Howard Schultz, founder and chairman of Starbucks, is out on stage. He says Starbucks has 14,000 stores worldwide, 50 million customers per week; most loyal customers visit 18 times per month. The company’s opening seven new stores every day.

He says Starbucks has gotten pretty serious about the music business, and says “This is going to be transformational.” He says there will be free access to iTunes WiFi Music while at Starbucks (no login required), and he says he believes this will drive incremental traffic into stores.

“This is exclusive with iTunes,” Schultz says.

He’s talking about the rollout. October 2, Starbucks will do Seattle and New York, 600 stores. In November, San Francisco with 350 stores. Then they’ll start up in February 2008 with Los Angeles and Chicago in March. That will be 25 percent of the WiFi-enabled Starbucks stores (in the U.S. I assume), and then they will expand to the whole U.S.

Schultz leaves the stage.

“We know a lot of people are going to be very happy with this combination of coffee and iTunes,” Jobs says.

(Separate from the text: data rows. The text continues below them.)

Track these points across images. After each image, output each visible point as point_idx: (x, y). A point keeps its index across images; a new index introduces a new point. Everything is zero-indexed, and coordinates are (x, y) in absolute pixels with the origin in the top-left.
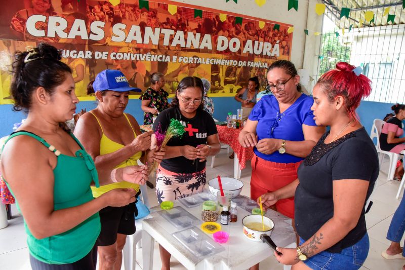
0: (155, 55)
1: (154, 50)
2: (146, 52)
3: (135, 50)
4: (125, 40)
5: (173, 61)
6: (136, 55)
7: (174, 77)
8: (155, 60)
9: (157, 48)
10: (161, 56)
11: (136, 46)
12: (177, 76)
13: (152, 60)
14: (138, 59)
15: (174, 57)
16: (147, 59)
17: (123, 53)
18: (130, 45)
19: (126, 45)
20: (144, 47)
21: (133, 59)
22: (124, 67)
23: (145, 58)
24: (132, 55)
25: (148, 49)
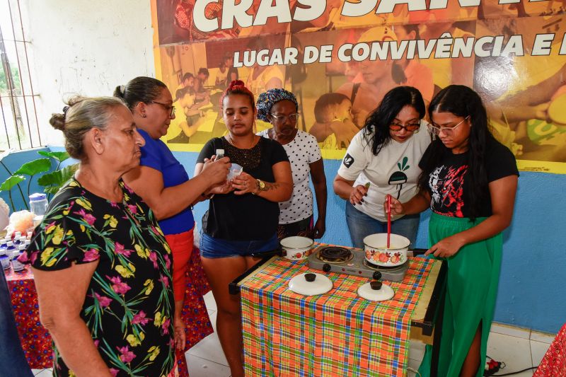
0: (465, 39)
1: (463, 25)
2: (435, 31)
3: (402, 32)
4: (376, 8)
5: (537, 50)
6: (404, 44)
7: (534, 104)
8: (467, 53)
9: (474, 15)
10: (490, 40)
11: (406, 20)
12: (547, 100)
13: (455, 54)
14: (410, 55)
15: (540, 38)
16: (439, 53)
17: (370, 44)
18: (391, 20)
19: (380, 21)
20: (432, 18)
21: (397, 55)
22: (372, 79)
23: (434, 49)
24: (394, 45)
25: (445, 24)
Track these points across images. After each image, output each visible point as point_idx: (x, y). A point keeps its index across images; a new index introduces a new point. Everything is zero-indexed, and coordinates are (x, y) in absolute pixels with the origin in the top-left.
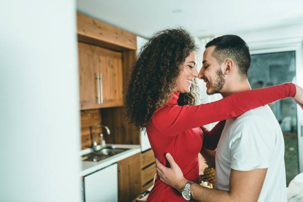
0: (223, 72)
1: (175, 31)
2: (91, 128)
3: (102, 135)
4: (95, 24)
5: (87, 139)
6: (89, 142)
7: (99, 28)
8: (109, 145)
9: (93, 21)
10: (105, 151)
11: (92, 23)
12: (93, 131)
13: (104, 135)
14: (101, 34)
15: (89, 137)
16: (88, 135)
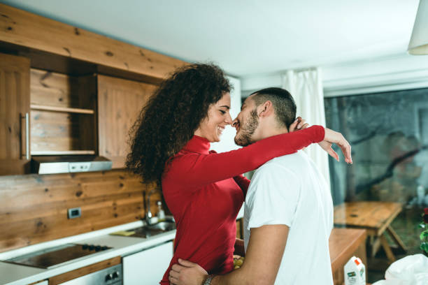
0: (258, 114)
1: (204, 65)
2: (144, 194)
3: (160, 203)
4: (143, 55)
5: (139, 208)
6: (142, 212)
7: (149, 60)
8: (169, 217)
9: (140, 51)
10: (162, 225)
11: (139, 54)
12: (147, 197)
13: (162, 203)
14: (152, 68)
15: (142, 206)
16: (139, 203)
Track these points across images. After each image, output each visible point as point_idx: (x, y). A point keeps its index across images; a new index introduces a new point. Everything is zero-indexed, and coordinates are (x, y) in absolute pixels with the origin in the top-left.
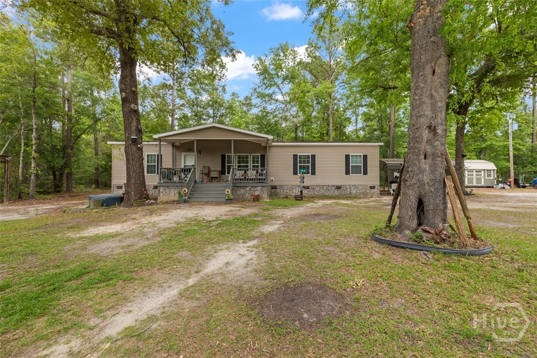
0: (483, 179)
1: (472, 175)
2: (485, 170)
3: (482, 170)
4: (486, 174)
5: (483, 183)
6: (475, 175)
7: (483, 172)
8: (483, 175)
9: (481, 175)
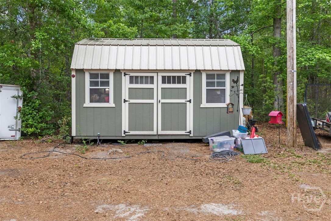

Now Jobs is taking another look at Apple’s lineup: the shuffle, the nano, the classic, the touch. “We think this is going to set a lot of people’s world’s on fire,” Jobs says. “And I’m going to include the iPhone” in the lineup, he says, because Apple has called it the best iPod ever.

“We want to get even more aggressive than this,” Jobs says. iPhones are more satisfied with iPhones than anything they’ve ever done, he says. So Apple wants to make the iPhone more affordable. Apple is on track to ship the 1 millionth iPhone by the end of the month.

So Apple is getting rid of the 4GB model, and dropping the 8GB model at $399. (This has got to be painful for anyone who has bought an iPhone already.)

Jobs calls it the best iPod lineup ever, and says Apple is ready. Jobs has all the Apple people who worked on the products stand up so they can get a round of applause.


“One of the traditions we have at our music events is … to have a musician come and perform for us,” Jobs says. This time it’s KT Tunstall.

(Interestingly, practically no one is leaving during this performance. At some previous music-related Apple events, some people cleared out before the artist was finished.)

Tunstall says she’s glad to be here, and makes a telling comment about Apple’s impact on the music business: “Steve Jobs is actually making it more fun to pay for it than steal it, which is great.”

“Thank you for all for coming very much, and we’ll see you soon,” Jobs says. The lights come on, and the event has ended.